There will also be mandatory rates of recycled content that producers must include in new plastic packaging. The proposal also aims to clear up confusion on which packaging belongs to which recycling bin. Every piece of packaging will carry a label showing what the packaging is made of and in which waste stream it should go. Waste collection containers will carry the same labels. The same symbols will be used everywhere in the EU.

The Council recently agreed its general approach which will serve as a mandate for negotiations with the European Parliament on the final shape of the legislation. The outcome of the negotiations will have to be formally adopted by the Council and the Parliament.

So what does all this mean?

The aim behind the proposed regulations are very laudable, but it is likely to mean row upon row of homogenised, anodyne packaging.

The legislation includes a wide definition of “packaging” - Article 3(1) defines it as items of any materials that are intended to be used for the containment, protection, handling, delivery or presentation of products and that can be differentiated into packaging formats based on their function, material and design. So, it will include bottles as well as outer packaging.

Packaging with characteristics that are only aimed to increase the perceived volume of the product, including double walls, false bottoms, and unnecessary layers, shall not be placed on the market, unless the packaging design is subject to geographical indications of origin protected under EU legislation. 

These criteria are drafted narrowly and do not accommodate the need to differentiate a product from other products on the market. As mentioned, the only exception is for packaging designs protected by geographical indications. The Council recently proposed additional exceptions for existing registered and unregistered designs and trade marks (but not future ones). These are narrow exceptions and could create a problem for any supplier of goods in more decorative and elaborate packaging, such as for cosmetics, perfume or drinks.

Article 9(2) also contains a prohibition on "characteristics that are only aimed to increase the perceived volume of the product…". This is quite vague and there will need to be guidance on this.

The measures would apply equally to domestic and imported products.
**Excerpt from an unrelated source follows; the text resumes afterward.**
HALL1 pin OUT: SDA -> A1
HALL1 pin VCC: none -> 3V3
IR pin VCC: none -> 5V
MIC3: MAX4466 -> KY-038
European and non-European producers would face the same requirements, so UK producers are caught by the rules if they sell products into the EU.

The rules are still in draft form and are being ironed out, but the direction of travel is clear: smaller, lighter and less wasteful packaging will be the order of the day.

How to demonstrate compliance

The new rules foresee that a conformity assessment is carried out for packaging which comes within their scope.  In addition, manufacturers will need to draw up technical documentation to demonstrate compliance. The new system relies on self-certification, so there will be no need to obtain third party approval. 

And what are the sanctions if we don’t?

In the main, Member States will implement enforcement procedures and sanctions. 

Member States must provide for penalties that are effective, proportionate and dissuasive. An investigation can follow from a customer complaint, a competitor complaint, or an investigation by a national regulator.

There are also obligations on member states to establish a register of conformity.

And what can do you do about it?

Producers should review their IP portfolios to ensure that their packaging is compliant, but also to ensure they register any new designs and trademarks asap, and try to get creative within the new rules to ensure their branded product will stand out and remain distinctive for years to come.